WHAT YOU HAVE TO DO >> Reproduce each of the following records word for word, leaving out the pictures.

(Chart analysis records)
▼
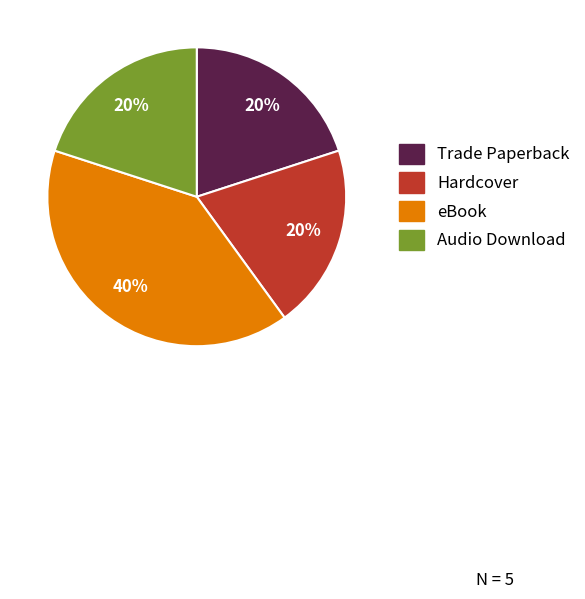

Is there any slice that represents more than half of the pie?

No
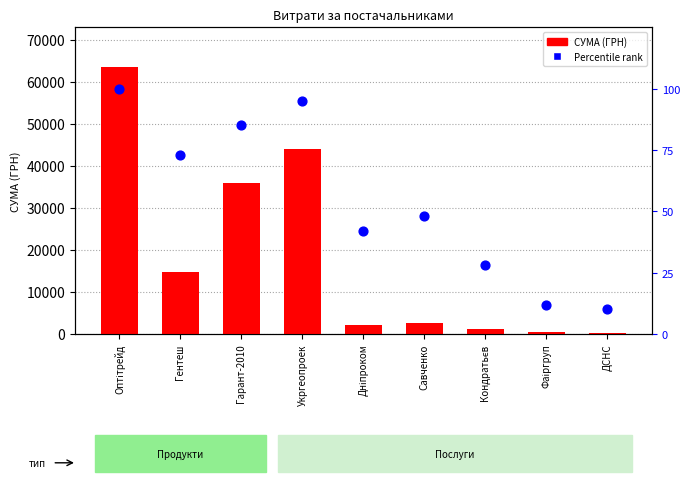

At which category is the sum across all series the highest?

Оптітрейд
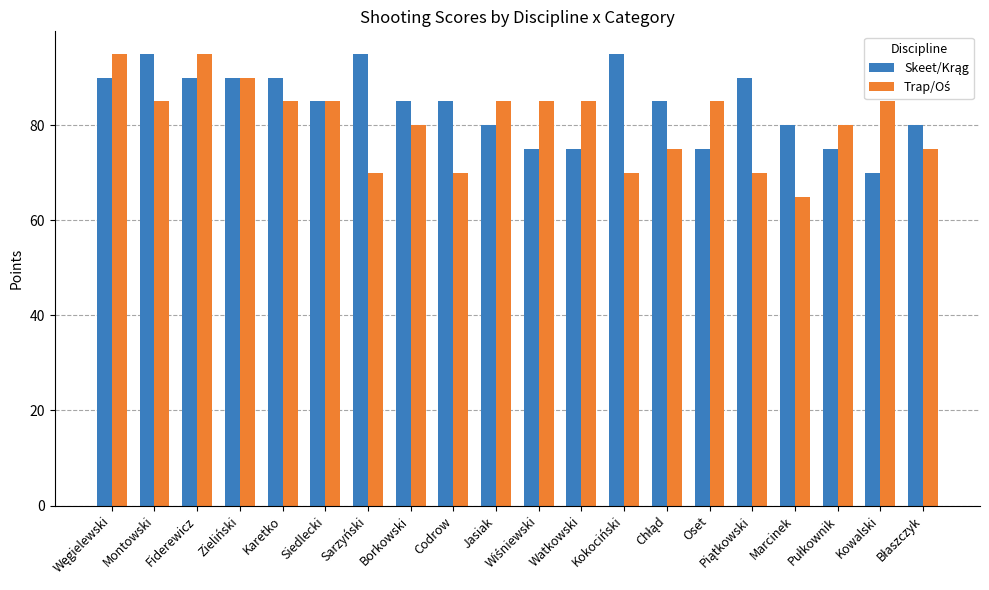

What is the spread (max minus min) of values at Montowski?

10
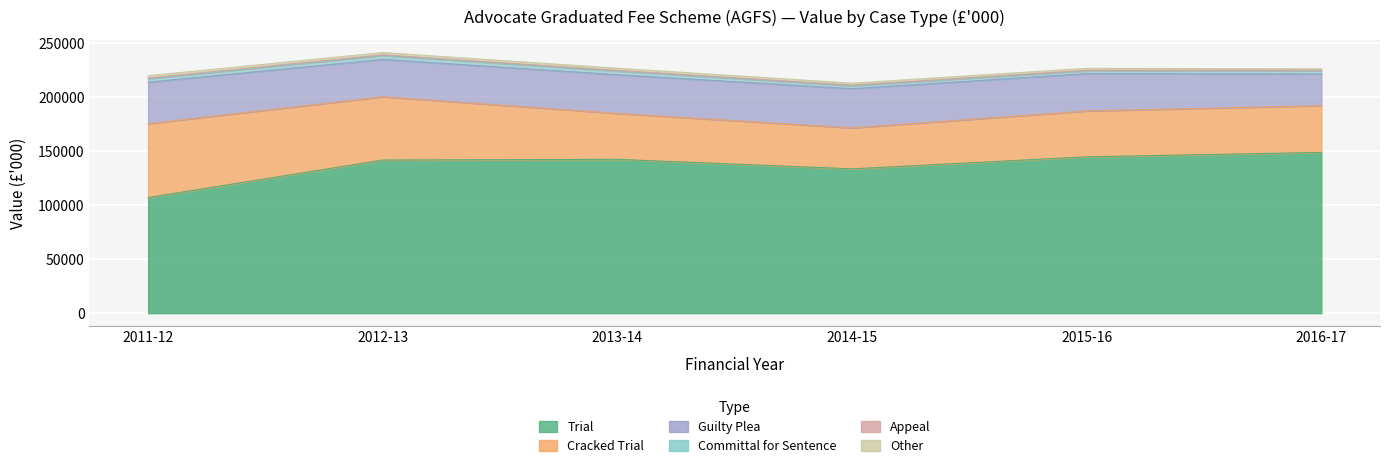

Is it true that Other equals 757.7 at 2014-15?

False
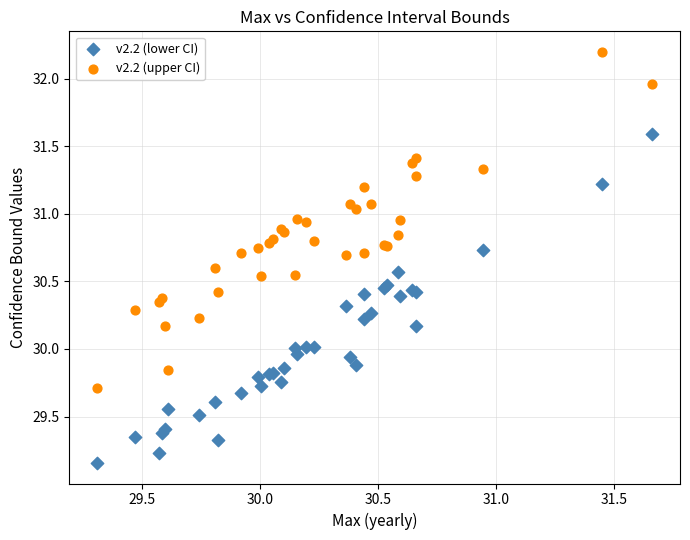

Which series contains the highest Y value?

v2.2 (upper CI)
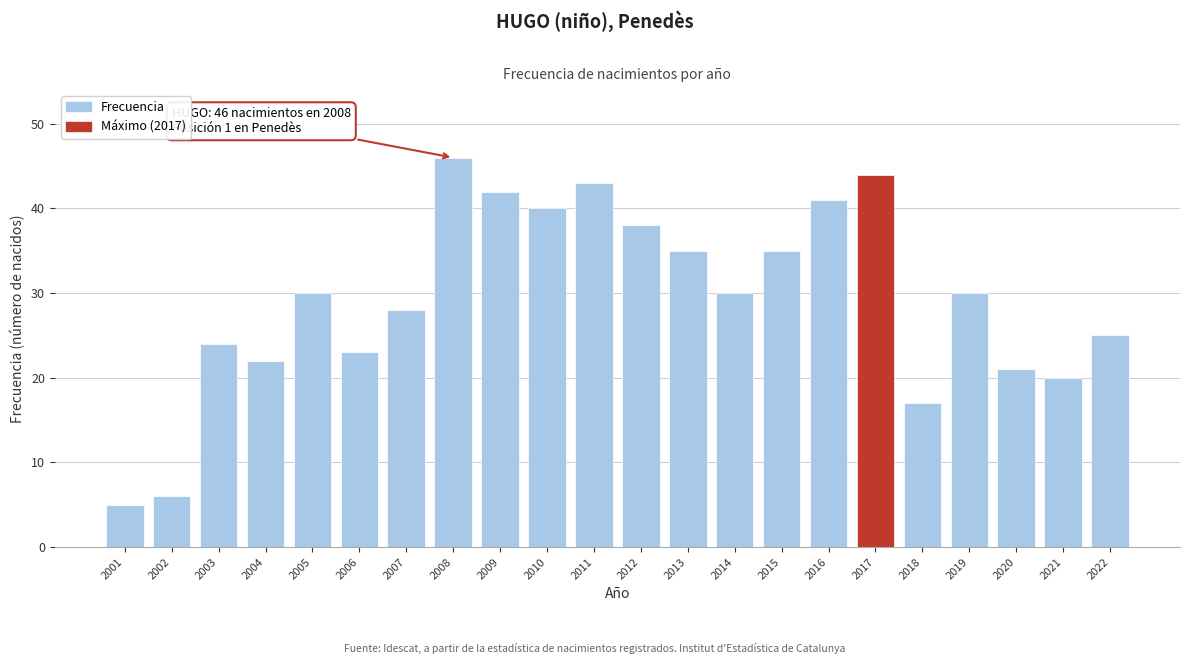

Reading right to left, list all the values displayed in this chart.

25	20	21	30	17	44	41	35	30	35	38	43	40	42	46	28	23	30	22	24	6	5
▲
RESPONSE BELOW >>
Is there any slice that represents more than half of the pie?

No

At which category is the sum across all series the highest?

Оптітрейд

What is the spread (max minus min) of values at Montowski?

10

Is it true that Other equals 757.7 at 2014-15?

False

Which series contains the highest Y value?

v2.2 (upper CI)

Reading right to left, list all the values displayed in this chart.

25	20	21	30	17	44	41	35	30	35	38	43	40	42	46	28	23	30	22	24	6	5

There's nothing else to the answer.